AhlulBayt News Agency (ABNA): Three Muslim women who previously worked in Delaware juvenile detention services filed a federal discrimination lawsuit against state officials last week saying they were barred from wearing religious head coverings at work.
The women, Tia Mays, Madinah Brown and Shakeya Thomas, claimed in a lawsuit filed Aug. 6 that they were told they could not wear a hijab to their jobs at the New Castle County Detention Center and the Ferris School for adjudicated juveniles.
Supervisors allegedly prohibited them from working at the facilities unless they removed the head coverings, according to the lawsuit filed by the Council on American-Islamic Relations (CAIR).
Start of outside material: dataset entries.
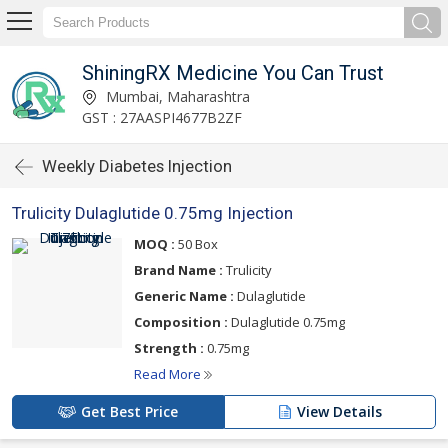
ShiningRX Medicine You Can Trust
Mumbai, Maharashtra
GST : 27AASPI4677B2ZF
Weekly Diabetes Injection
Trulicity Dulaglutide 0.75mg Injection
MOQ :
50 Box
Brand Name :
Trulicity
Generic Name :
Dulaglutide
Composition :
Dulaglutide 0.75mg
Strength :
0.75mg
Read More
Get Best Price
View Details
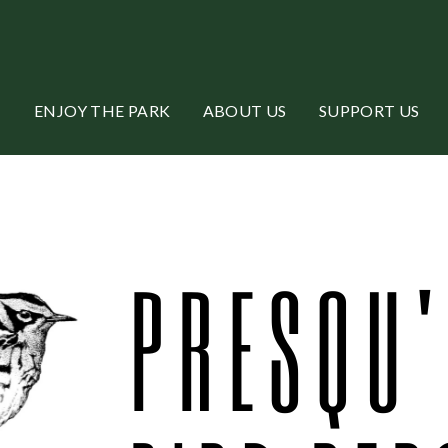
ENJOY THE PARK
ABOUT US
SUPPORT US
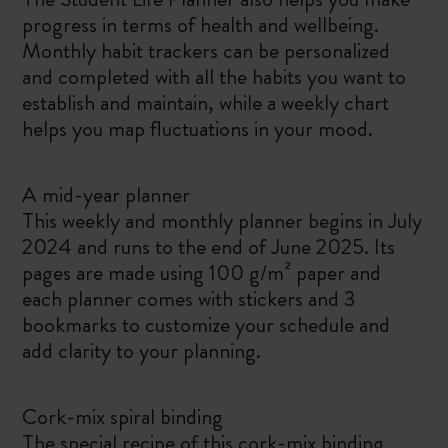
progress in terms of health and wellbeing.
Monthly habit trackers can be personalized
and completed with all the habits you want to
establish and maintain, while a weekly chart
helps you map fluctuations in your mood.
A mid-year planner
This weekly and monthly planner begins in July
2024 and runs to the end of June 2025. Its
pages are made using 100 g/m² paper and
each planner comes with stickers and 3
bookmarks to customize your schedule and
add clarity to your planning.
Cork-mix spiral binding
The special recipe of this cork-mix binding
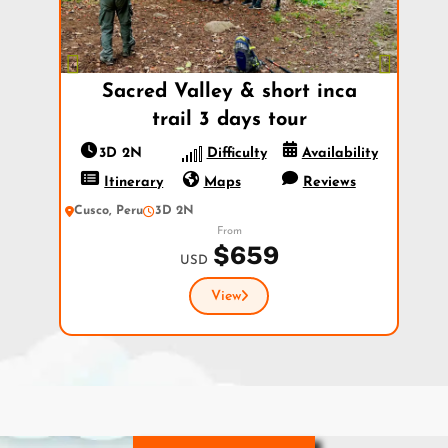
Previous
Next
Sacred Valley & short inca
trail 3 days tour
3D 2N
Difficulty
Availability
Itinerary
Maps
Reviews
Cusco, Peru
3D 2N
From
$659
USD
View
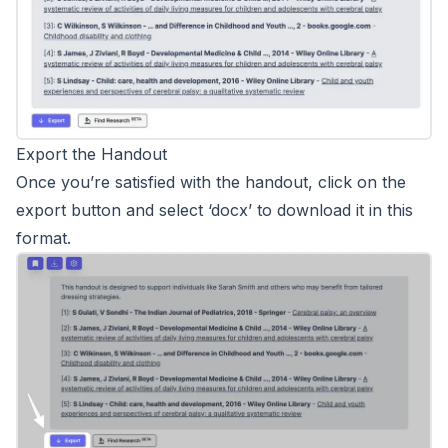
Export the Handout
Once you’re satisfied with the handout, click on the
export button and select ‘docx’ to download it in this
format.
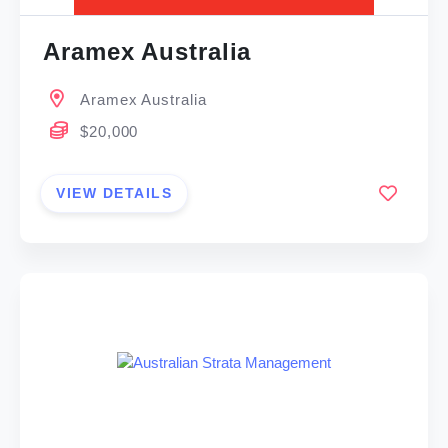
Aramex Australia
Aramex Australia
$20,000
VIEW DETAILS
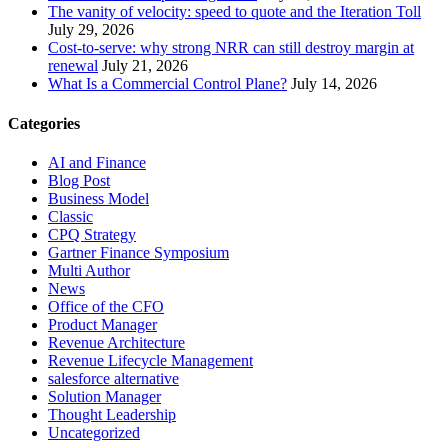
The vanity of velocity: speed to quote and the Iteration Toll
July 29, 2026
Cost-to-serve: why strong NRR can still destroy margin at
renewal
July 21, 2026
What Is a Commercial Control Plane?
July 14, 2026
Categories
AI and Finance
Blog Post
Business Model
Classic
CPQ Strategy
Gartner Finance Symposium
Multi Author
News
Office of the CFO
Product Manager
Revenue Architecture
Revenue Lifecycle Management
salesforce alternative
Solution Manager
Thought Leadership
Uncategorized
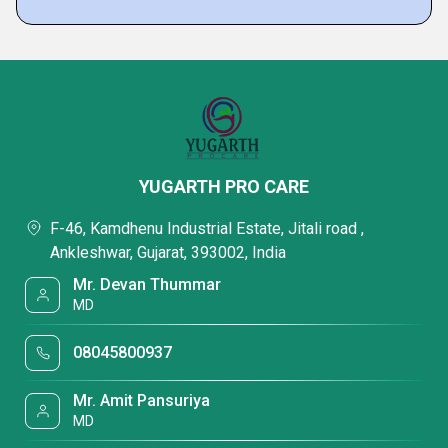
YUGARTH PRO CARE
F-46, Kamdhenu Industrial Estate, Jitali road ,
Ankleshwar, Gujarat, 393002, India
Mr. Devan Thummar
MD
08045800937
Mr. Amit Pansuriya
MD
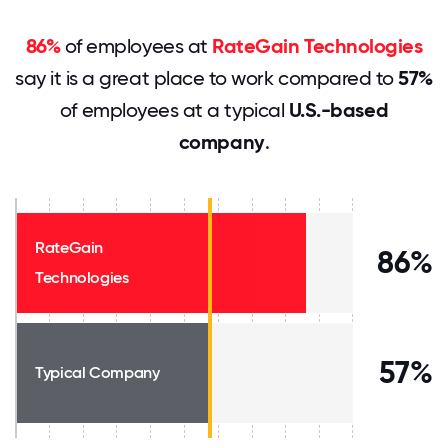
86%
of employees at
RateGain Technologies
say it is a great place to work compared to
57%
of employees at a typical
U.S.-based
company
.
RateGain
86%
Technologies
57%
Typical Company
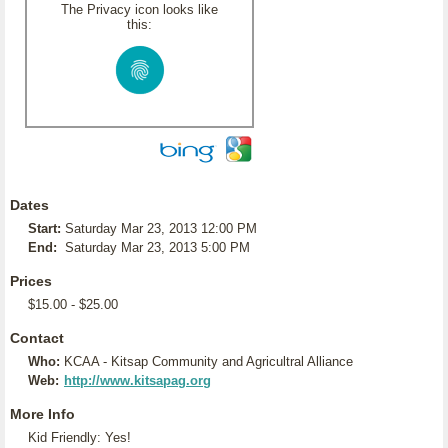
The Privacy icon looks like
this:
Dates
Start:
Saturday Mar 23, 2013 12:00 PM
End:
Saturday Mar 23, 2013 5:00 PM
Prices
$15.00 - $25.00
Contact
Who:
KCAA - Kitsap Community and Agricultral Alliance
Web:
http://www.kitsapag.org
More Info
Kid Friendly: Yes!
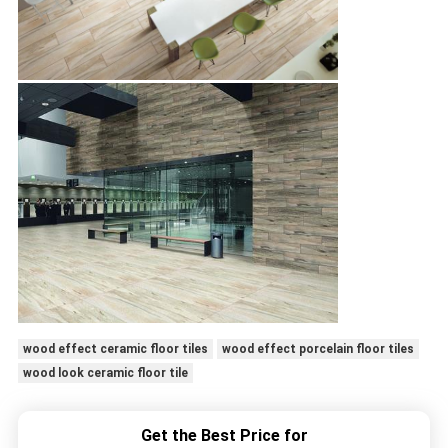
wood effect ceramic floor tiles
wood effect porcelain floor tiles
wood look ceramic floor tile
Get the Best Price for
The women asked to be transferred and offered to wear head coverings that could be less of a safety risk around potentially violent juveniles detained in the center.
The lawsuit names the state’s Department of Services of Children, Youth and their Families, as well as other officials working within the department. A spokesperson for the department told The Hill that "we are dedicated to maintaining an inclusive environment for all."
The lawsuit states that a supervisor told Thomas that she "had a few days to think about what she wanted to do — keep wearing her hijab or continue to be employed.” She was also allegedly told that if "she ever wanted to work for the State of Delaware in the future, it would be in her best interest to resign.”
Brown claims in the lawsuit that she was reprimanded by superiors and ordered to clock out repeatedly after wearing a hijab to work. She also filed a report with the department’s human resources department, which she claimed took no action.
Brown also filed a complaint with the Equal Employment Opportunity Commission last year, which included the claim that a supervisor told her “Now you’re looking like a terrorist” in front of other employees.
Mays claims that supervisors said there was a “misunderstanding” and that a policy not allowing her to wear a hijab “should have been mentioned prior to her beginning employment.”
“No one should have to pick between their livelihood and their faith,” CAIR attorney Zanah Ghalawanji said. “By standing up for their rights and fighting back, Tia, Shakeya and Madinah hope that this agency will be prohibited from imposing this terrible predicament on other women in the future.”
The lawsuit, which was also filed by the law firm Jacobs & Crumplar, seeks an injunction prohibiting the department “from discriminating against employees on the basis of religion, sex or race, and to allow accommodation for religious head coverings.” It also seeks payment for economic damages and emotional harm, as well as “punitive damages and legal costs,” CAIR said in a statement.